In order to settle the conflict, Ivan III offered Andrei Bolshoy the cities of Kaluga and Aleksin, but he refused. The invasion of Khan Akhmat in 1480 reconciled the grand prince with his brothers. Ivan III became more tractable and promised to fulfill all their demands. Andrei and Boris moved their armies to the Ugra River and joined Ivan III in his stand-off with the Mongols. Their reconciliation was mediated by their mother, metropolitan and a number of bishops. As a token of their reconciliation, the grand prince granted Andrei the city of Mozhaisk, the most coveted part of Yury's appanage.
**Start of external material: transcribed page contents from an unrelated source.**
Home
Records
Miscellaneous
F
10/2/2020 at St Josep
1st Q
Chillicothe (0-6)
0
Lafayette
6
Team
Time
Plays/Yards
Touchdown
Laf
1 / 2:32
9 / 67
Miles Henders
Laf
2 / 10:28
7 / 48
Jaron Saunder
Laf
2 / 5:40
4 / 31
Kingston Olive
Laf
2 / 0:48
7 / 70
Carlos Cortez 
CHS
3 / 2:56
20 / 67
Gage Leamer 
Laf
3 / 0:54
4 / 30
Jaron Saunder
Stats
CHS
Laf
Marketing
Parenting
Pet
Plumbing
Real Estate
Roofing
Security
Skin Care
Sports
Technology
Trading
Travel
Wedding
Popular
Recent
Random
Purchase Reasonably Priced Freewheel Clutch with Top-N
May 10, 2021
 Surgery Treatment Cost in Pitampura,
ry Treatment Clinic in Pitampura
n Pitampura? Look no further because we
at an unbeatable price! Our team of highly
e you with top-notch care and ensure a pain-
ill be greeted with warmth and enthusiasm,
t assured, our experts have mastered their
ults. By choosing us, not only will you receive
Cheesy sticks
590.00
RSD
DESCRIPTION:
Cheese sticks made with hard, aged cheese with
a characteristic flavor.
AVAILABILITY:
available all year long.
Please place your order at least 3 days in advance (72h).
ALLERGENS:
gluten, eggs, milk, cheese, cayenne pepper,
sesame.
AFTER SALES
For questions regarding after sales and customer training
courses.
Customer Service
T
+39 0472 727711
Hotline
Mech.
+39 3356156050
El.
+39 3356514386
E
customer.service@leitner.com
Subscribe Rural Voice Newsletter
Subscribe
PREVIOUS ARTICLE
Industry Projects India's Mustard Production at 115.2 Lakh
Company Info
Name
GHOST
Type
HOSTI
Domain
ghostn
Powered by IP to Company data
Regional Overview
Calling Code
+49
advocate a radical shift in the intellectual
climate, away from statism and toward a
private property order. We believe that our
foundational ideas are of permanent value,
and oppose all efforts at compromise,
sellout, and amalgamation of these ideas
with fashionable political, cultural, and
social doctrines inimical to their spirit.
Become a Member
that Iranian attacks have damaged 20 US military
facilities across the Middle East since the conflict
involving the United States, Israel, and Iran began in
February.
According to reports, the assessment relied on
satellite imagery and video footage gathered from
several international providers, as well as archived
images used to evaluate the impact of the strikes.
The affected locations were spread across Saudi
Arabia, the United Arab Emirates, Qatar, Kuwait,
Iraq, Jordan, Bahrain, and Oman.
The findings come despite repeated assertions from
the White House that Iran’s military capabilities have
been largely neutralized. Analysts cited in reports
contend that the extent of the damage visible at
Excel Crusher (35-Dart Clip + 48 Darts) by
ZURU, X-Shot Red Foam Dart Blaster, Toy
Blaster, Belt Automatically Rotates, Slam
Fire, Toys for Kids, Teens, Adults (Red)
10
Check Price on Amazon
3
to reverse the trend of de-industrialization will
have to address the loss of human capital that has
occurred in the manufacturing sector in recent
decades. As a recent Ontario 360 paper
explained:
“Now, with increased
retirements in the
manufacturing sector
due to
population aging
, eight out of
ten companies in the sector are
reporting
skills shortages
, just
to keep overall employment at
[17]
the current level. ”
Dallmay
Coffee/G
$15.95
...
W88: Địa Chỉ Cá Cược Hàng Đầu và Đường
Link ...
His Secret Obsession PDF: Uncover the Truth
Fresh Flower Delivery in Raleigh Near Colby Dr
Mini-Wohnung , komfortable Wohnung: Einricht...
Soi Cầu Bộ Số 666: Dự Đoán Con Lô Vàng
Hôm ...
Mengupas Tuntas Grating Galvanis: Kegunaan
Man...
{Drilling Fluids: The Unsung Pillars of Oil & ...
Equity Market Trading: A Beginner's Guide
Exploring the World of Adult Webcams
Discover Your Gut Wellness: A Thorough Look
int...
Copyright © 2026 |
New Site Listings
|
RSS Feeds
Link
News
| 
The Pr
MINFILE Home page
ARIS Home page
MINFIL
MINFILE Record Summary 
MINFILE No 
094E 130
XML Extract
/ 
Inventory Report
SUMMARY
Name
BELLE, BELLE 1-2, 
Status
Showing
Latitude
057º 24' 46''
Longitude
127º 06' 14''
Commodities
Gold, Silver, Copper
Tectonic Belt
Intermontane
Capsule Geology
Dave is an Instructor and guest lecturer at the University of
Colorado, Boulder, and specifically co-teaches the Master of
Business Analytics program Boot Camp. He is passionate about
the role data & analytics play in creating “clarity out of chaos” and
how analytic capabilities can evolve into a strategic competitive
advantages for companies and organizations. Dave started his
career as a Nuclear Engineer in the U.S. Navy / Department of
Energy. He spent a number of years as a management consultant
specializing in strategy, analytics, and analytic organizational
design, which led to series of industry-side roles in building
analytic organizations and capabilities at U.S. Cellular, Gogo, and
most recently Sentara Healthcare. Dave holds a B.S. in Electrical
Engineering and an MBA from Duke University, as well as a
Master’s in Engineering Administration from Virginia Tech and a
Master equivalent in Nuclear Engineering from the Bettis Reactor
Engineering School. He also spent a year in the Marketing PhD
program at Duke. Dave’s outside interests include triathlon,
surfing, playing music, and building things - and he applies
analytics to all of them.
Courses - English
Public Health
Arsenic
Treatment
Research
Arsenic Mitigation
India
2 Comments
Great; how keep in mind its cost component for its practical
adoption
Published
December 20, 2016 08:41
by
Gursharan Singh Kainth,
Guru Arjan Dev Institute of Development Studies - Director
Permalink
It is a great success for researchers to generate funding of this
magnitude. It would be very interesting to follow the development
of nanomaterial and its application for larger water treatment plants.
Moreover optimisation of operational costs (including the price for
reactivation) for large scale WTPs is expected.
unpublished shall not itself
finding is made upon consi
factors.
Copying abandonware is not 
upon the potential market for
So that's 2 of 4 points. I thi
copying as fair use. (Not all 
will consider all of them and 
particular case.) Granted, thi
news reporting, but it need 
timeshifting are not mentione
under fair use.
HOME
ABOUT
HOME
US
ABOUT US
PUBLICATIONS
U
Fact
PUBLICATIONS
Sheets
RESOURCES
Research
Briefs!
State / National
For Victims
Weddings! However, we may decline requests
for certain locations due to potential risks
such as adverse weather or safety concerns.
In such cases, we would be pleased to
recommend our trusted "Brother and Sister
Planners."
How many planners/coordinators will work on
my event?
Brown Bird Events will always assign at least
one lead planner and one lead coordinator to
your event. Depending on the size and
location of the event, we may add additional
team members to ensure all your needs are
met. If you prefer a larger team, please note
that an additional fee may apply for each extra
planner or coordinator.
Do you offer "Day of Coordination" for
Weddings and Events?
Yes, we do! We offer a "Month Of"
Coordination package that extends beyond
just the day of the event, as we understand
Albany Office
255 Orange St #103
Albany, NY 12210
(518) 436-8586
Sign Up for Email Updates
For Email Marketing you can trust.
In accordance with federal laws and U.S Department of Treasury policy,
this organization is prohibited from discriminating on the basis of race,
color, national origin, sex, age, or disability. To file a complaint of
After the death of their mother Maria of Borovsk in 1484, Andrei's situation became perilous because his defiant stance and groundless claims filled Ivan III with misgivings. He was afraid that, in line with the ancient system of Rurikid succession, Andrey would attempt to usurp the throne of Muscovy after his own death. In 1488, Andrey was informed about Ivan's plans to dethrone and imprison him. Upon his epistolary complaint to the grand prince, the latter protested his innocence. In 1491, Ivan III ordered Andrei and Boris to send their armies to help out his ally Meñli I Giray. For reasons unknown, Andrei disobeyed the grand prince. When he came to Moscow in 1492, he was arrested and put in prison in Moscow, where he died in 1493. Thereupon Andrey's sons – Ivan and Dmitry – were imprisoned in Vologda, while their appanage – Uglich – was annexed into Muscovy.